- _UIT TE VOEREN OPDRACHT_
Wijzig de regels van het materiaal door "kingdom" te vervangen door "rijk" en geef ze verder ongewijzigd opnieuw weer, zonder de afbeeldingen.

########################################

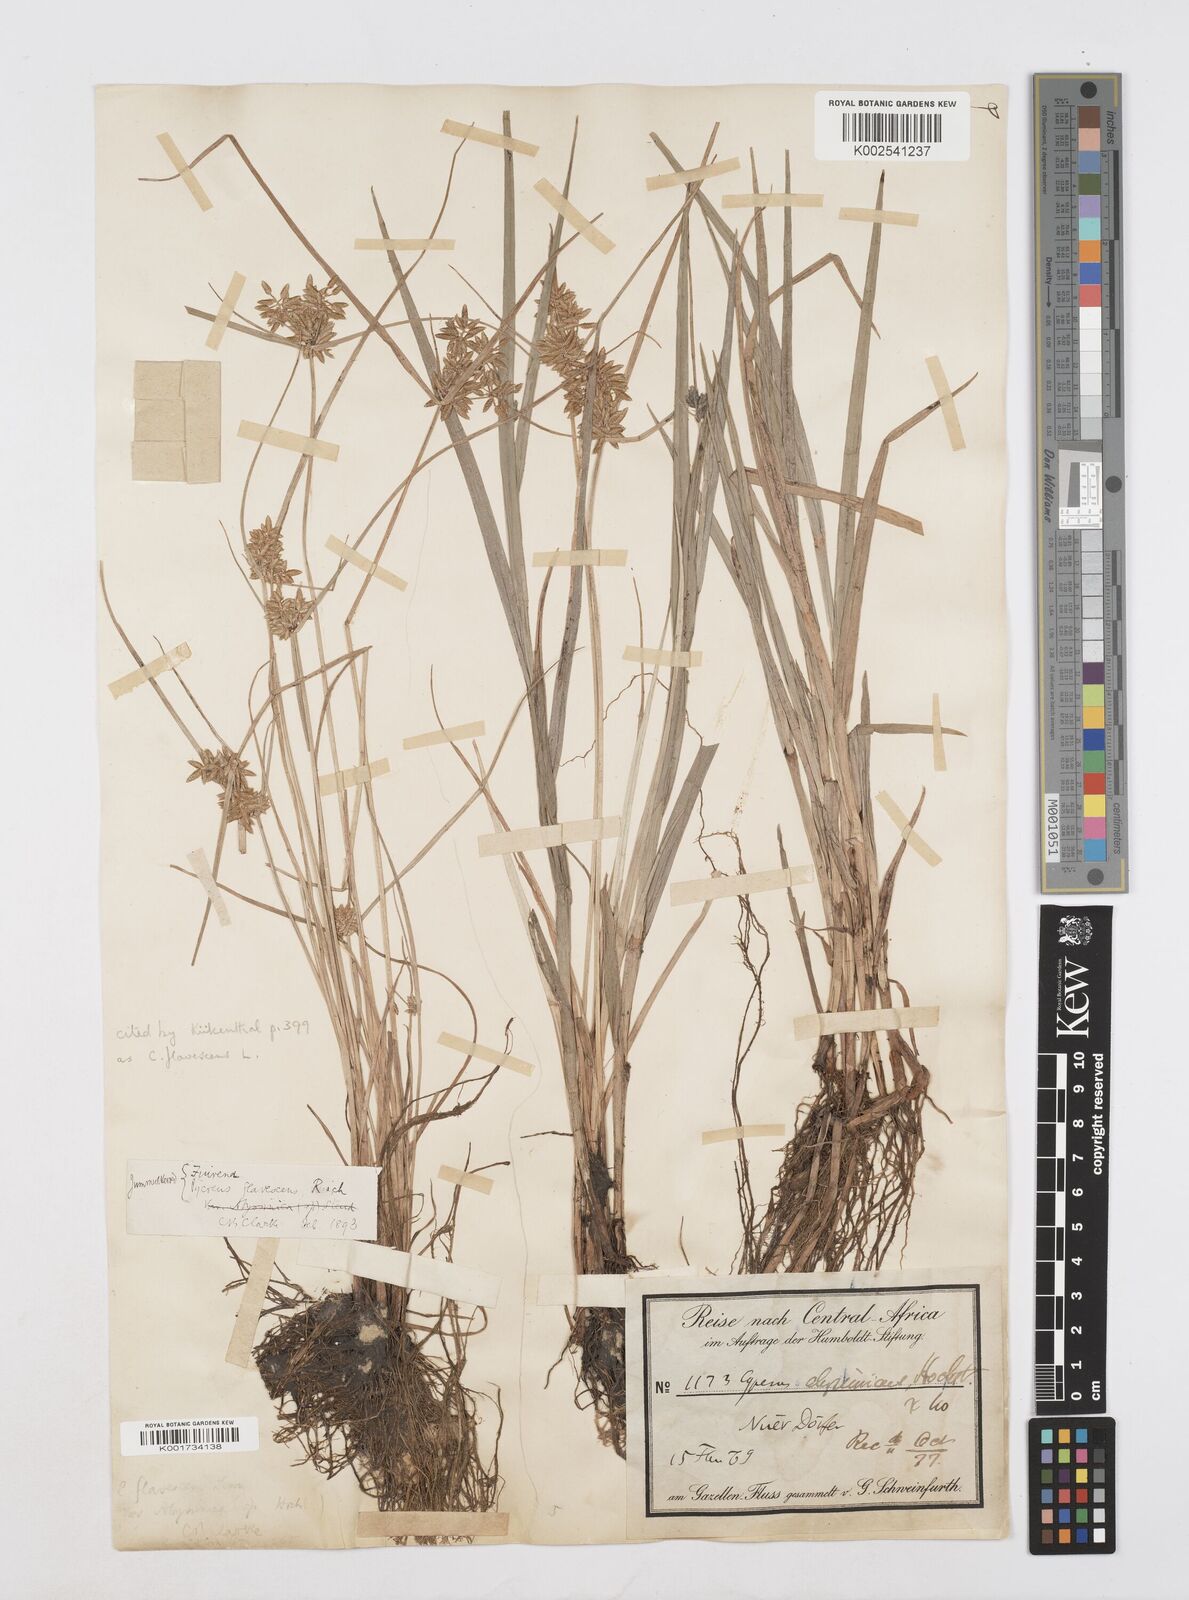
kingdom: Plantae
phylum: Tracheophyta
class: Liliopsida
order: Poales
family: Cyperaceae
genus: Cyperus
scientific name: Cyperus flavescens
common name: Yellow galingale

########################################

- _UITVOER OPDRACHT_
rijk: Plantae
phylum: Tracheophyta
class: Liliopsida
order: Poales
family: Cyperaceae
genus: Cyperus
scientific name: Cyperus flavescens
common name: Yellow galingale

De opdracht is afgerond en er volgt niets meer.